“A more slick and expanded version of ketuk tilu”
Jaipongan takes much of its instrumentation from ketuk tilu ensembles. The ketuk tilu group is composed of pot-gongs. Besides the core three main kettle gongs (ketuk, tilu meaning three), the instruments include a rebab, a small upright bowed instrument, also known as a spike fiddle, other small gongs — a hanging gong and two iron plates, and two or three barrel drums. The traditional singer is female or a sinden, but also dances and invites men to dance with her sensually, so it is assumed she is a prostitute or ronggeng. The ensemble is small enough to be carried from village to village to places where a saron or kempul may be added.
Ketuk tilu songs, following a free rhythmic introduction, are structured sectionally, juxtaposing segments of short gong cycles (about 10 seconds) with those of longer gong-cycles (about 30 seconds) each section having a characteristic sequence of dance steps associated with it.
Gumbira took and retrofitted the dynamic and intense ketuk-tilu music. The role of the singer was emphasized to concentrate just on the vocals. He added to it traditional gamelan by expanding the drum section of the ketuk tilu as more of an urban, unique gamelan orchestra from two drums to six. He also sped up the music significantly, increasing the dance role. He also modified the accompanying dance. The modifications retained some of the original sensual moves of ketuk tilu, joining to them a popular martial art called pencak silat. Gumbira called it jaipong. Jaipongan cassettes really feature the singer with their name and alluring cover photos. The singer is given greatest prominence, no longer seen as a prostitute but professional and respectful. This goes with the market demand for solo-superstars.
The idiophonic accompaniment of jaipongan may also include a few saron or a gegung (an L-shaped row of gong chimes), and often a gambang (xylophone). Otherwise instruments are the same as in ketuk tilu.
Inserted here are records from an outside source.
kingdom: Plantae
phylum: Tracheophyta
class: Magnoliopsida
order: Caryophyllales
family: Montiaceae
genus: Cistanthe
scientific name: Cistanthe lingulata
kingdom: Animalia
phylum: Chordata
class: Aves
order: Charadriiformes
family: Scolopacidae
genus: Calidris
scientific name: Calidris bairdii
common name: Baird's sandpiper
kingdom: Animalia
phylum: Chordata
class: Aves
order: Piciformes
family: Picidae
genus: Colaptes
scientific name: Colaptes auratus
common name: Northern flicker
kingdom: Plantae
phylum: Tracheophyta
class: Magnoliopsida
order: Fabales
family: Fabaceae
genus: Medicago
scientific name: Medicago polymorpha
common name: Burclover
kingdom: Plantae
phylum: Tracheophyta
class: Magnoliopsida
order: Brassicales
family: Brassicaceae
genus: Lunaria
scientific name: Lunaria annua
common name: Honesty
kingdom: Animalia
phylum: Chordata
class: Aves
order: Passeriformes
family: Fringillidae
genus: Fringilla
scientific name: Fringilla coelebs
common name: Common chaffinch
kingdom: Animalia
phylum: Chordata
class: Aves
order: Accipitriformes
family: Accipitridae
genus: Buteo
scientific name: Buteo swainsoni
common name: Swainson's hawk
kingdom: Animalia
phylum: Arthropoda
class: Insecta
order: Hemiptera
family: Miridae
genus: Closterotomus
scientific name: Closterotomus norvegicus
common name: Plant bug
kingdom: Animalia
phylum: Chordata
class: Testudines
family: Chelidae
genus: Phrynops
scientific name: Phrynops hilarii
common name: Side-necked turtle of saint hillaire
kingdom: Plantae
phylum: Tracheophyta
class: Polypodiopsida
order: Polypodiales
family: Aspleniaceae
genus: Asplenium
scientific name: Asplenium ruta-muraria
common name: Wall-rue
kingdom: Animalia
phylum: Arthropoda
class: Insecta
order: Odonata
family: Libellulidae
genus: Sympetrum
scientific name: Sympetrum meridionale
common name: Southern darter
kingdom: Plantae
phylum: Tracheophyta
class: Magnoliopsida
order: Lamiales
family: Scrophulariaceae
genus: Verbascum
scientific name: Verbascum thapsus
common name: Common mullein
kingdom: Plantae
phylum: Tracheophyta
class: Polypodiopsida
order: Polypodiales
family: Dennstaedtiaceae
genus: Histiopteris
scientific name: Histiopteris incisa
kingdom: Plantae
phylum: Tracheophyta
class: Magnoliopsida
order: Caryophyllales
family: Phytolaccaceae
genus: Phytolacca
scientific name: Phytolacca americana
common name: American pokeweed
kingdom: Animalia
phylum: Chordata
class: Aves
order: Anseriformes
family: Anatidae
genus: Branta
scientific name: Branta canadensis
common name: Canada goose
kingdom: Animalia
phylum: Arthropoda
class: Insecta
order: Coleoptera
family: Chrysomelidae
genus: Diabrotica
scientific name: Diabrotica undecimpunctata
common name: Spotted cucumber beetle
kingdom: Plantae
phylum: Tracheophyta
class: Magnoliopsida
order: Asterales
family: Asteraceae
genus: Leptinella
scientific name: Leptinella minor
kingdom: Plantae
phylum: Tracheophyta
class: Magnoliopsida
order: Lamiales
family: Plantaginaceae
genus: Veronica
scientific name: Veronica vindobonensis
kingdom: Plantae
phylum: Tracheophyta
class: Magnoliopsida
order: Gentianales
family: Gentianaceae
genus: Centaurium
The large hanging gong and smaller gongs used in jaipong, like ketuk tilu and gong-chime performance, serve colotomic functions, punctuating the time-cycles at regular fixed intervals. The several ketuk play a standardized three-pitch figure, high, low, medium-low. The spike fiddle often imitates the singer and solos when the singer is silent. All the musicians, and especially the drummer, freely supplement the texture with rhythmic cries and yells called senggak. The most important roles become the singer and the drummer. The drummer is more aggressive and assertive than in other Sudanese/Javanese ensembles, commanding attention with a variable cadential figure before a large gong stroke. Jaipongan drumming is more virtuosic and flamboyant, the drummer performs lively improvisations throughout, building up tension that culminates and is released at the gong stroke. A distinctive Sundanese feature is the variation of the pitch of the main drum, whose head tension is governed by the foot of the drummer. The singer is the central figure carrying the melody and dancing at the same time. It is this lively interplay between the drummer and the singer that was carried from ketuk tilu, and is an identifying feature. The dance is centered around the gong cycles, in which the tension is built up before each large gong stroke where the dancers will gracefully jerk their heads toward each other.
The male jaipongan dance style is less acrobatic and martial than that found in ketuk tilu, simpler. Whereas the female dancer in jaipongan is very active, more than the ronggeng in ketuk tilu. It is very choreographed with a sophisticated polish different than the coyness role played by the ronggeg for the male advances in ketuk tilu.
The sectional formal structure of ketuk tilu is one feature that has not carried over to jaipongan. A jaipongan piece opens with a few gong cycles, often in a different tempo than the rest of the piece, during which the spike fiddle player improvises over the idiophone and drum accompaniment. The vocalist then enters, usually singing four gong cycles consecutively, then allowing the spike fiddler to improvise for two of theses gongan. The piece alternates in this way until it ends with a deceleration leading to the final gong.
The melodies are set to madenda, the Sundanese variant of the pelog mode, or slendro, or a free combination of the two, or an alternating combination. The melodies are usually in the pelog or madenda scales, while the fixed pitch idiophonic accompaniment is strictly in slendro. This combination contrasts with the gamelan tradition. The scales of these modes, intonation and tonic are difficult and not consistent, for more detail on this see:.[1] Intonation may be further obscured by the characteristic vibrato. These melodies in jaipongan can also be stereotypical; so much of the expressiveness and uniqueness comes in the introduction, improvised or pre-composed. It often establishes the modal pattern.
The verses are often organized into quatrains, each is one gong cycle, and in rhyme scheme aabbcc, each line having about eight syllables, as in most Sundanese folk and popular verse.